Comme chaque année, les débats autour du projet de loi de financement de la Sécurité sociale devraient être l’occasion d’analyser les défaillances de notre système de santé et de proposer des solutions globales et structurelles plutôt que sectorielles et conjoncturelles. Malheureusement, nous constatons une fois de plus le corporatisme exacerbé d’un écosystème où chacun défend son pré carré, et le populisme de celles et ceux qui, plutôt que de s’intéresser aux questions de fond, préfèrent mettre en avant le prix du parking des hôpitaux.

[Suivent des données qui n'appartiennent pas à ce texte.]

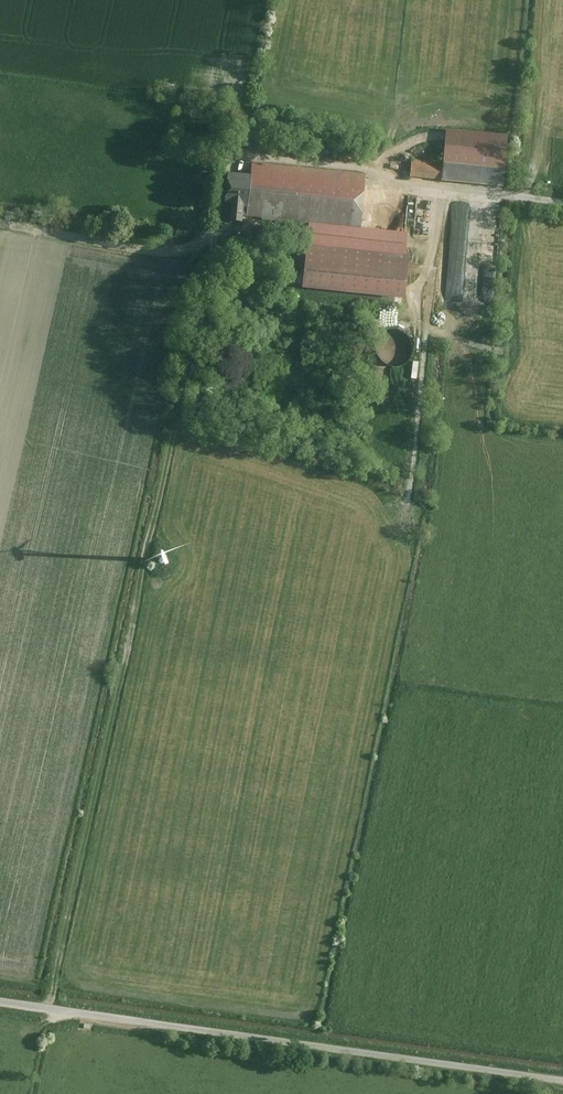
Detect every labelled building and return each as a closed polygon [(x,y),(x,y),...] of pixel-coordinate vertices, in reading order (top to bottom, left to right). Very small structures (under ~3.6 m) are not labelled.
[(408,174),(439,178),(438,180),(497,185),(502,135),(443,129),(440,164),(410,161),(408,174)] [(361,234),(366,174),(249,165),(249,175),(221,173),(218,201),(222,202),(220,221),(233,222),(234,211),(247,213),(246,224),(361,234)] [(467,301),(471,210),(450,209),(446,300),(467,301)] [(406,300),(412,252),(312,240),(306,288),(406,300)] [(378,344),(378,350),(380,356),(384,360),(390,363),(396,364),(402,363),(407,360),(411,355),(413,350),(413,344),(411,338),(407,333),(402,330),(396,329),(390,330),(384,333),(380,338),(378,344)]
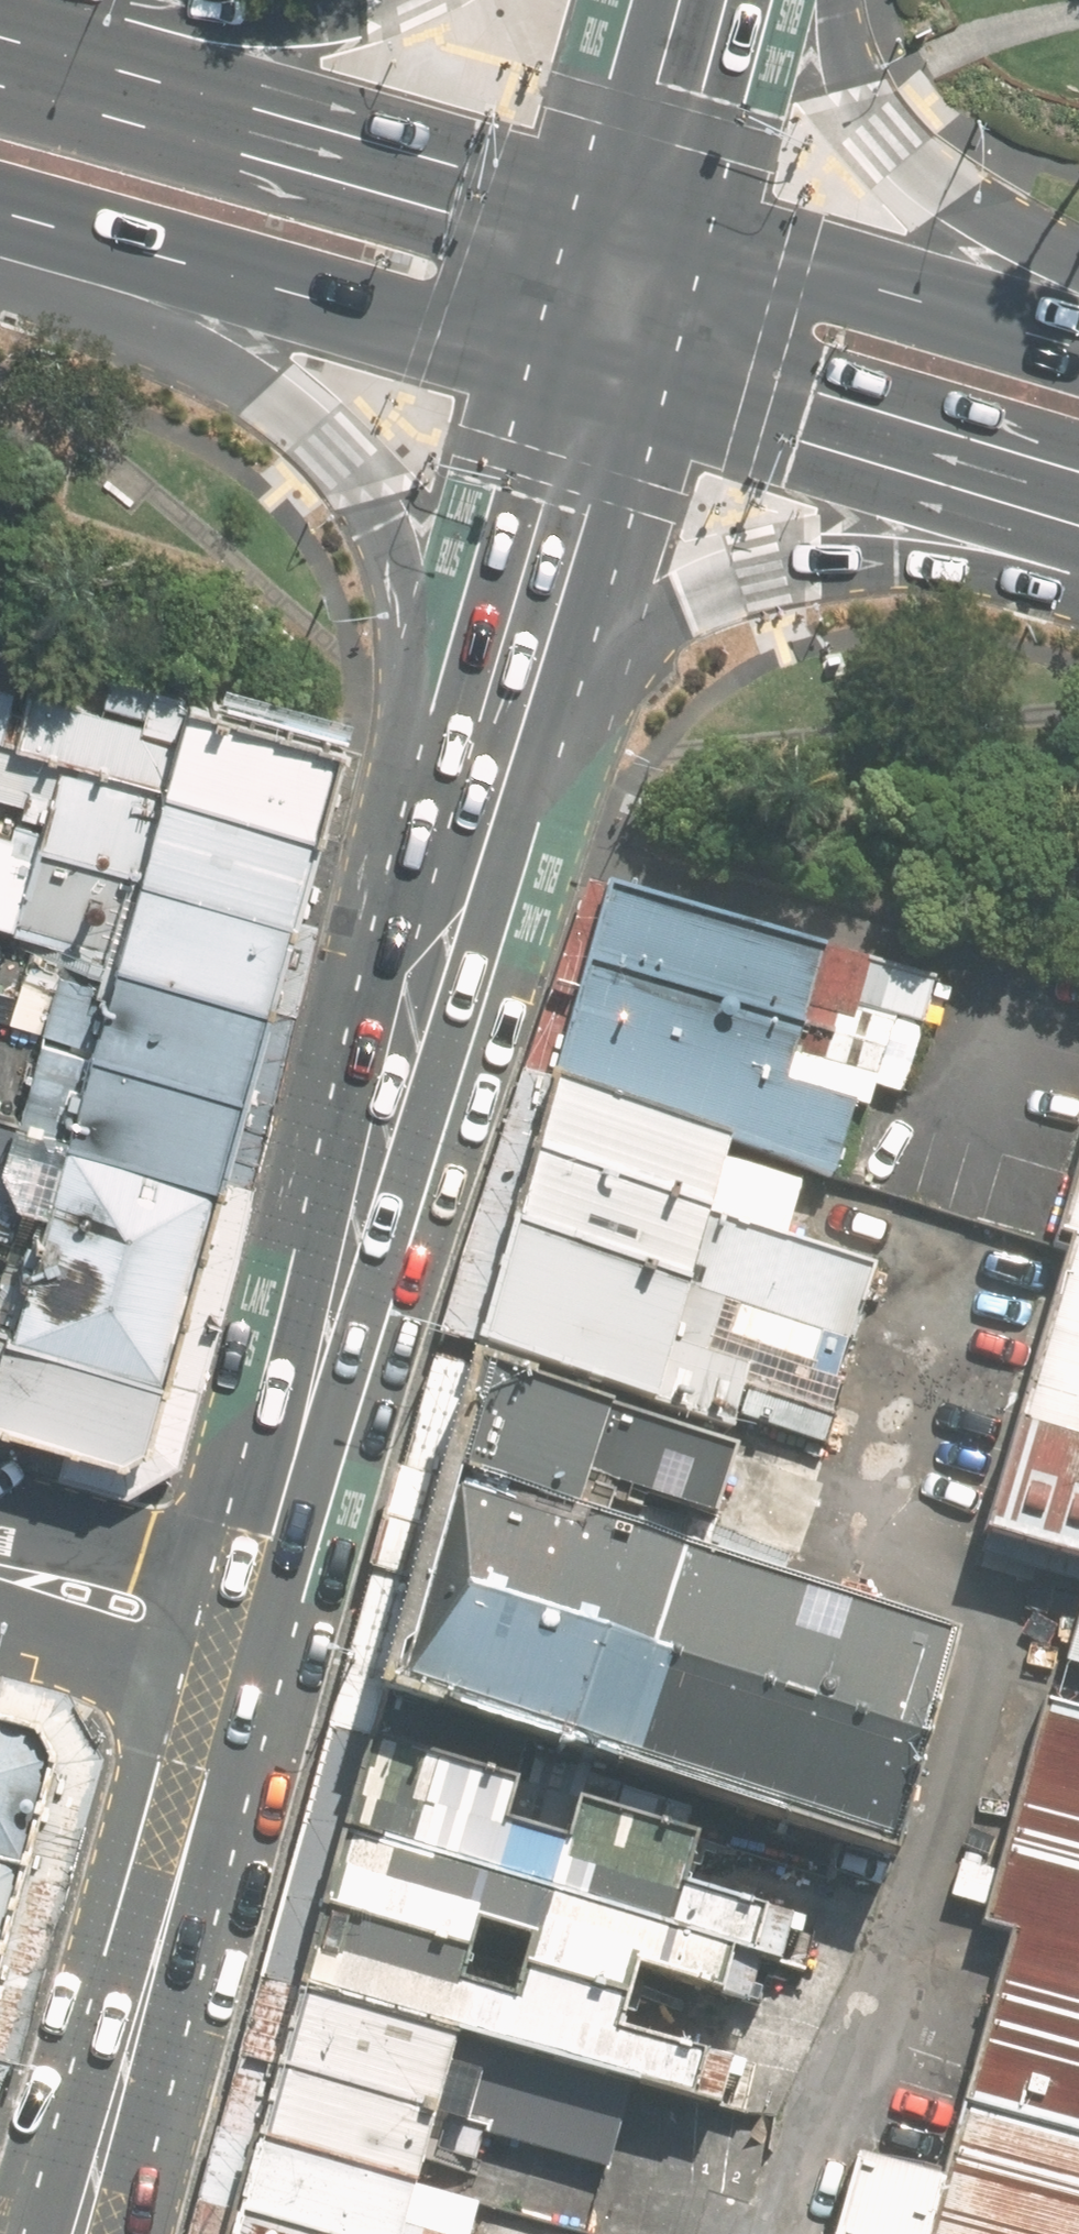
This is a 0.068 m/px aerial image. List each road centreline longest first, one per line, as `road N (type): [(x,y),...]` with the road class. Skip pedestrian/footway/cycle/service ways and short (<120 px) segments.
road 1 (primary): [(425,978),(403,618),(379,509),(334,450),(223,369),(0,282)]
road 2 (primary): [(1078,587),(920,556),(835,558),(759,573),(692,601),(633,654),(425,978)]
road 3 (primary): [(0,31),(636,214)]
road 4 (primary): [(425,978),(260,1594)]
road 5 (primary): [(585,392),(0,227)]
road 6 (primary): [(585,392),(425,978)]
road 7 (primary): [(237,1681),(92,2233)]
road 8 (primary): [(1078,528),(585,392)]
road 9 (primary): [(636,214),(1078,338)]
road 10 (primary): [(841,0),(869,108),(909,160),(959,198),(1078,251)]
road 11 (residential): [(0,1539),(145,1561),(260,1594)]
road 12 (primary): [(95,0),(228,14),(345,0)]
road 13 (residential): [(237,1681),(42,1629),(0,1609)]
road 14 (primary): [(699,0),(636,214)]
road 15 (primary): [(636,214),(585,392)]

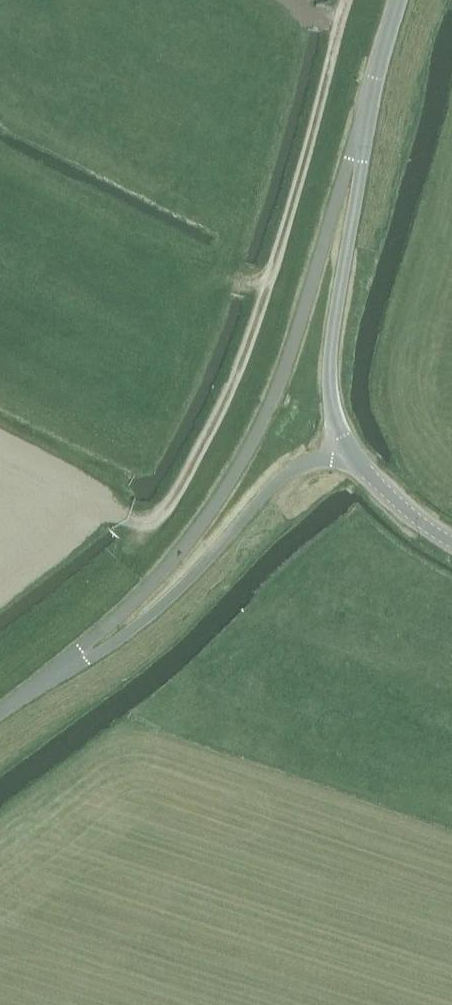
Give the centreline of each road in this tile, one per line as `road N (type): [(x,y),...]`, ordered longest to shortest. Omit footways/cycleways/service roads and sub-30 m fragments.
road 1 (unclassified): [(26,694),(162,573),(254,440),(286,365),(373,84)]
road 2 (track): [(97,510),(145,525),(224,402),(343,0)]
road 3 (unclassified): [(26,694),(83,665),(181,591),(289,471),(349,459)]
road 4 (tertiary): [(349,459),(334,417),(331,365),(373,84)]
road 5 (tertiary): [(451,542),(349,459)]

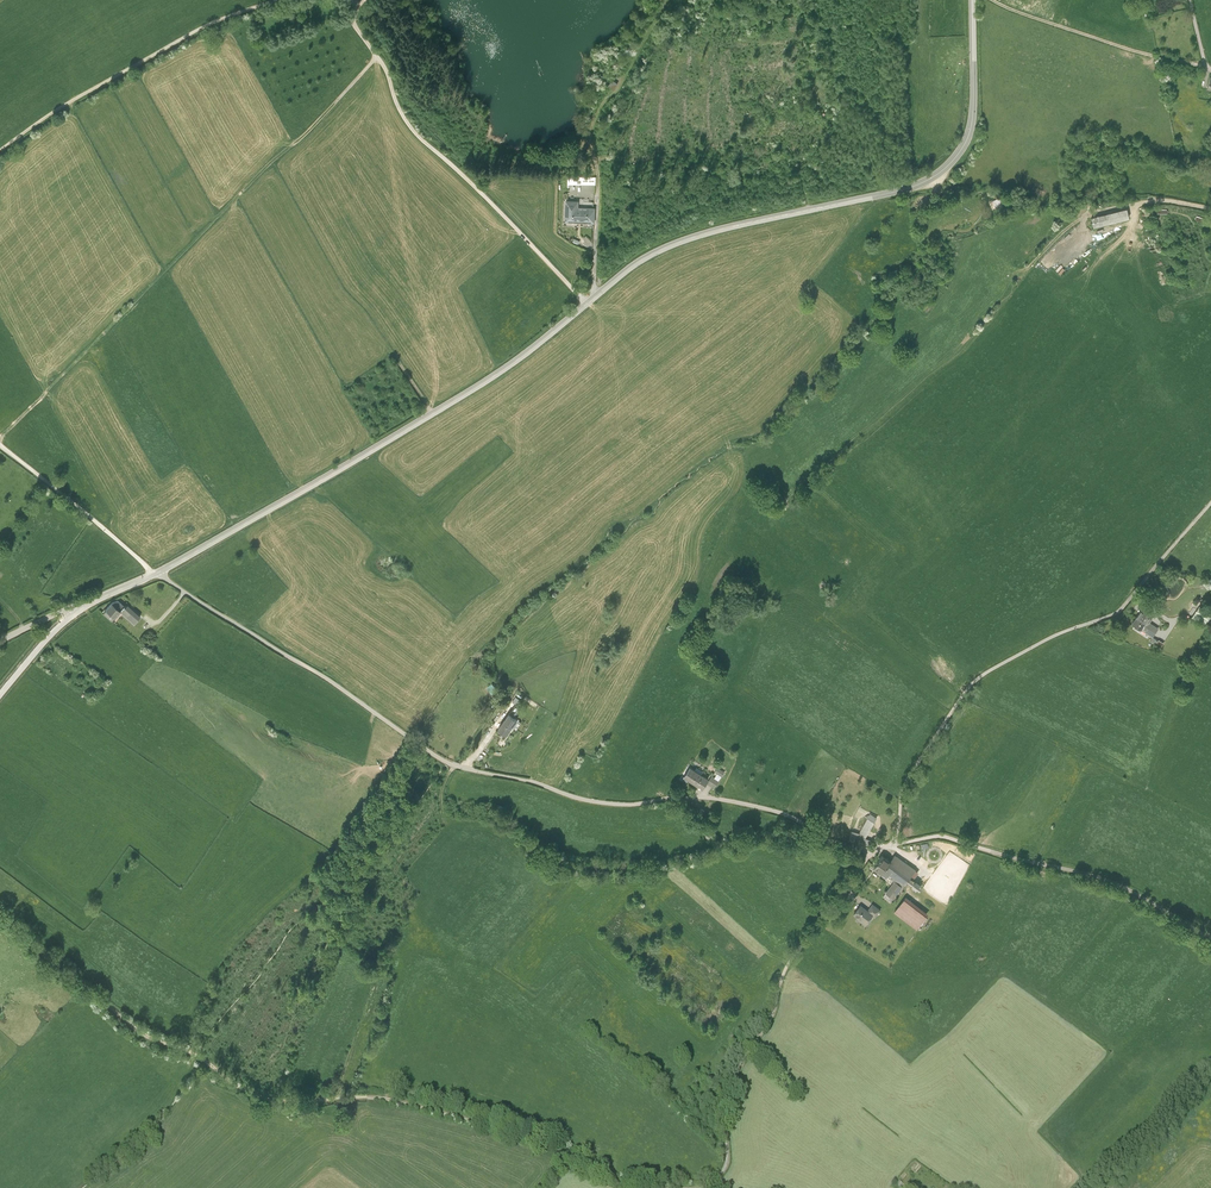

Construit à l’aube des années 1960, notre système de santé centré sur le soin n’est plus adapté aux évolutions de ces dernières décennies, mal anticipées tant par les politiques que par les acteurs de la santé publique dans leur ensemble. Nous devons aujourd’hui faire face à une transition plurielle. En premier lieu, cette transition est d’ordre démographique, avec une augmentation du nombre de personnes âgées parfois dépendantes, mais aussi d’ordre épidémiologique, avec l’accroissement des pathologies chroniques, des maladies liées à la pollution et au réchauffement climatique, et l’explosion des troubles de la santé mentale chez les jeunes.
Soulignons également l’importance de la transition technologique, avec les progrès de la recherche et l’irruption de l’intelligence artificielle dans le domaine de la santé, et, enfin, d’une profonde transformation sociale, dont les professionnels de santé ne sont pas exclus, et qui implique une modification profonde de notre rapport au travail, une volonté toujours accrue d’« immédiateté » dans les réponses, ainsi qu’une meilleure reconnaissance des pathologies féminines.
Si l’« effet ciseaux » entre une augmentation de la demande de soins et une raréfaction de l’offre est répété à l’envi, se contenter de cette vision binaire de la situation nous précipite, à coup sûr, dans l’abîme. Il est aujourd’hui illusoire de vouloir résoudre les problèmes d’accès aux soins, de financement de la santé, d’insatisfaction de nos concitoyens sans une réforme en profondeur fondée sur un réel changement de paradigme qui seul permettra la préservation de notre système social. Cette rupture indispensable passe par une nouvelle doctrine, une architecture adaptée, une démocratie sanitaire rénovée et un financement ajusté aux besoins.